--- Document passage ---
--- Begin ---
The answer is 2 ( t^2+ t+1) How???
2. (Original post by APersonYo)
x= t^2 -2t

y= t^4- 4t

The answer is 2 ( t^2+ t+1) How???
What did you get when you tried it? Please post your working.
3. (Original post by notnek)
What did you get when you tried it? Please post your working.
x= t^2 -2t

dx/dt= 2t-2

therefore dt/dx= 1/ (2t-2)

y= t^4- 4t

dy/dt= 4t^3 -4

threfore dy/dx= 4t^3-4/ 2t-2

And my answer is wrong lol
4. (Original post by APersonYo)
x= t^2 -2t

dx/dt= 2t-2

therefore dt/dx= 1/ (2t-2)

y= t^4- 4t

dy/dt= 4t^3 -4

threfore dy/dx= 4t^3-4/ 2t-2

And my answer is wrong lol

Either factorise or if you can't do that then you could use long division to divide the denominator into the numerator.
5. (Original post by APersonYo)
x= t^2 -2t

dx/dt= 2t-2

therefore dt/dx= 1/ (2t-2)
--- End ---
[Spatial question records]
--- Begin ---
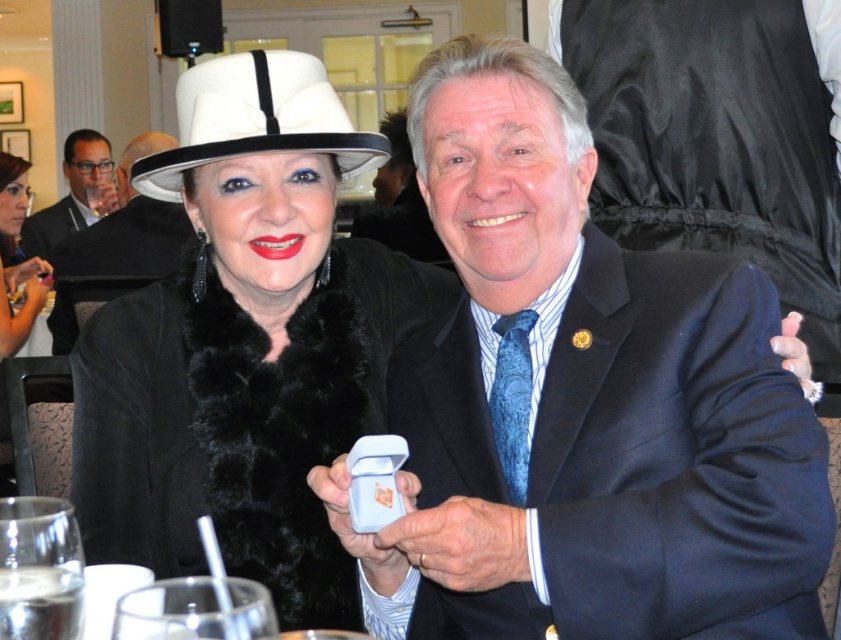
Question: Is blue satin suit at center closer to camera compared to matte black hat at upper left?

Choices:
 (A) yes
 (B) no

Answer: (A)

Question: Which object appears closest to the camera in this image?

Choices:
 (A) fur coat at upper left
 (B) blue satin suit at center
 (C) white felt dress hat at upper left
 (D) matte black hat at upper left

Answer: (B)

Question: Which of these objects is positioned farthest from the blue satin suit at center?

Choices:
 (A) fur coat at upper left
 (B) white fur coat at center
 (C) matte black suit at upper left

Answer: (C)

Question: Is fur coat at upper left closer to the viewer compared to matte black suit at upper left?

Choices:
 (A) no
 (B) yes

Answer: (B)

Question: Which object is the closest to the matte black hat at upper left?

Choices:
 (A) white fur coat at center
 (B) fur coat at upper left
 (C) matte black suit at upper left
 (D) blue satin suit at center

Answer: (B)

Question: Is white fur coat at center behind matte black suit at upper left?

Choices:
 (A) no
 (B) yes

Answer: (A)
--- End ---
--- Stated task A ---
In the forum thread on parametric differentiation, what does the reply recommend doing if the expression cannot be factored?
--- Stated task B ---
Extract from the forum thread on parametric differentiation the part that opens with the words containing "Either factorise or" and closes with "5. (Original post by APersonYo)".
--- Stated task C ---
Write what comes next in the forum thread on parametric differentiation, continuing from the point where it stops.

--- Task output A ---
Use long division to divide the denominator into the numerator.

--- Task output B ---
Either factorise or if you can't do that then you could use long division to divide the denominator into the numerator.
5. (Original post by APersonYo)

--- Task output C ---
y= t^4- 4t

dy/dt= 4t^3 -4

threfore dy/dx= 4t^3-4/ 2t-2

And my answer is wrong lol
not wrong, just unfinished:

4t^3-4 / 2t-2 = 4(t^3-1)/2(t-1)
= 2(t^3-1)/(t-1)
= 2(t-1)(t^2+t+1)/(t-1)
= 2(t^2+t+1)
6. (Original post by APersonYo)
x= t^2 -2t

dx/dt= 2t-2

therefore dt/dx= 1/ (2t-2)

y= t^4- 4t

dy/dt= 4t^3 -4

threfore dy/dx= 4t^3-4/ 2t-2

And my answer is wrong lol
7. (Original post by harrycompsci)
not wrong, just unfinished:

4t^3-4 / 2t-2 = 4(t^3-1)/2(t-1)
= 2(t^3-1)/(t-1)
= 2(t-1)(t^2+t+1)/(t-1)
= 2(t^2+t+1)
Thank you.

I also have another question:

x= cos t

y= t(4-sint)

I got dt/dx = 1/ -sin t

dy/dt= 4-tcos t

dy/dx= 4-tcos t / -sin t

The answer is dy/ dx= t cost t - 4 cosec t +1

How???
8. (Original post by APersonYo)
Thank you.

I also have another question:

x= cos t

y= t(4-sint)

I got dt/dx = 1/ -sin t

dy/dt= 4-tcos t

dy/dx= 4-tcos t / -sin t

The answer is dy/ dx= t cost t - 4 cosec t +1

How???
I think your dy/dt term is incorrect. try the product rule again
9. (Original post by ewanwest)
i think your dy/dt term is incorrect. Try the product rule again
thank you so much!!!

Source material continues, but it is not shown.